• **What you should do**
Go through the entries below and copy every line that holds the word "Data".

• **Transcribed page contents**
□ □ □ □ □

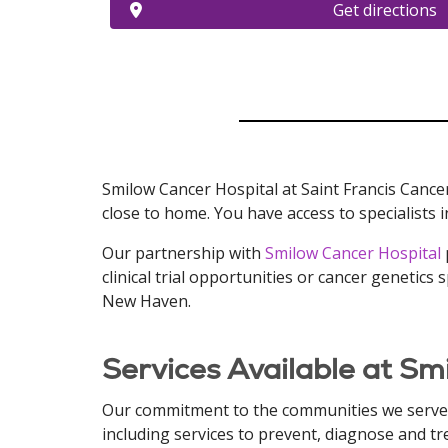
Get directions
Smilow Cancer Hospital at Saint Francis Cancer
close to home. You have access to specialists i
Our partnership with
Smilow Cancer Hospital
clinical trial opportunities or cancer genetic
New Haven.
Services Available at Sm
Our commitment to the communities we serve, 
including services to prevent, diagnose and tr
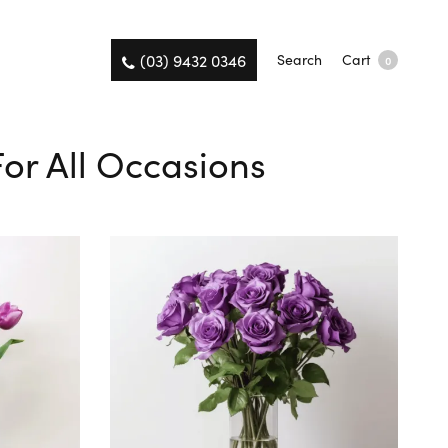
(03) 9432 0346
Search
Cart
0
For All Occasions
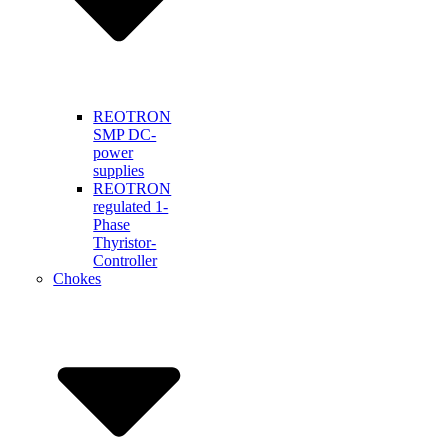
REOTRON
SMP DC-
power
supplies
REOTRON
regulated 1-
Phase
Thyristor-
Controller
Chokes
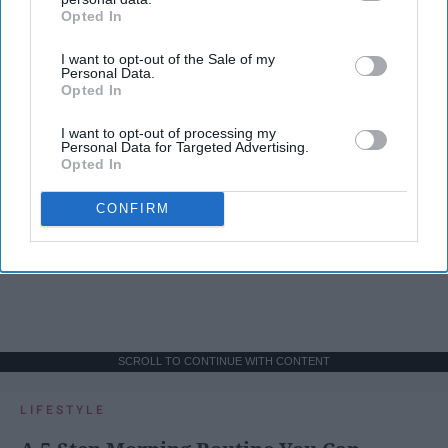
Opted In
IAB’s list of downstream participants. This information may
also be disclosed by us to third parties on the
IAB’s List of
I want to opt-out of the Sale of my
Downstream Participants
that may further disclose it to other
Personal Data.
third parties.
Opted In
I want to opt-out of processing my
Personal Data for Targeted Advertising.
Opted In
CONFIRM
SCROLL TO CONTINUE WITH CONTENT
LIFESTYLE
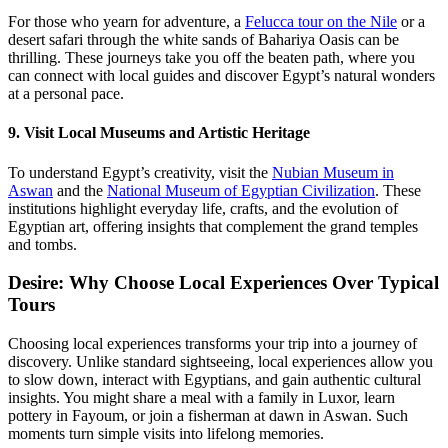
For those who yearn for adventure, a
Felucca tour on the Nile
or a
desert safari through the white sands of Bahariya Oasis can be
thrilling. These journeys take you off the beaten path, where you
can connect with local guides and discover Egypt’s natural wonders
at a personal pace.
9. Visit Local Museums and Artistic Heritage
To understand Egypt’s creativity, visit the
Nubian Museum in
Aswan
and the
National Museum of Egyptian Civilization
. These
institutions highlight everyday life, crafts, and the evolution of
Egyptian art, offering insights that complement the grand temples
and tombs.
Desire: Why Choose Local Experiences Over Typical
Tours
Choosing local experiences transforms your trip into a journey of
discovery. Unlike standard sightseeing, local experiences allow you
to slow down, interact with Egyptians, and gain authentic cultural
insights. You might share a meal with a family in Luxor, learn
pottery in Fayoum, or join a fisherman at dawn in Aswan. Such
moments turn simple visits into lifelong memories.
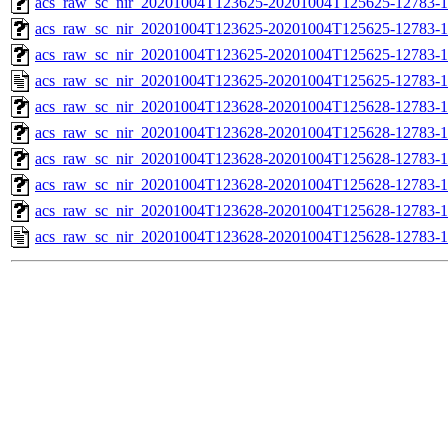
acs_raw_sc_nir_20201004T123625-20201004T125625-12783-1
acs_raw_sc_nir_20201004T123625-20201004T125625-12783-1
acs_raw_sc_nir_20201004T123625-20201004T125625-12783-1
acs_raw_sc_nir_20201004T123625-20201004T125625-12783-1
acs_raw_sc_nir_20201004T123628-20201004T125628-12783-1
acs_raw_sc_nir_20201004T123628-20201004T125628-12783-1
acs_raw_sc_nir_20201004T123628-20201004T125628-12783-1
acs_raw_sc_nir_20201004T123628-20201004T125628-12783-1
acs_raw_sc_nir_20201004T123628-20201004T125628-12783-1
acs_raw_sc_nir_20201004T123628-20201004T125628-12783-1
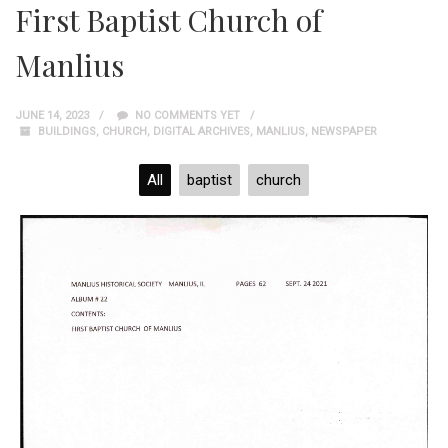
First Baptist Church of
Manlius
JUNE 14, 2023
NO COMMENTS YET
BUILDINGS
,
CHURCH
,
DIGITAL ARCHIVES
,
MANLIUS
,
NEWSPAPER
All
baptist
church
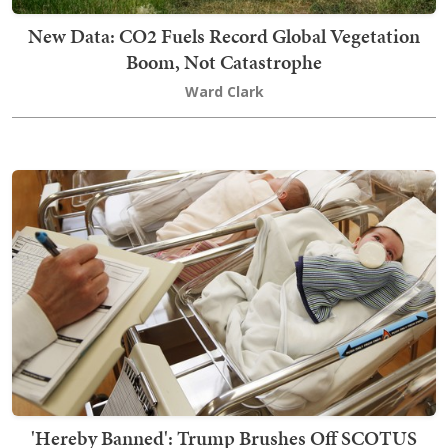
New Data: CO2 Fuels Record Global Vegetation
Boom, Not Catastrophe
Ward Clark
'Hereby Banned': Trump Brushes Off SCOTUS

□ □ □ □ □

• **Response area**
Personal Data.
Personal Data for Targeted Advertising.
New Data: CO2 Fuels Record Global Vegetation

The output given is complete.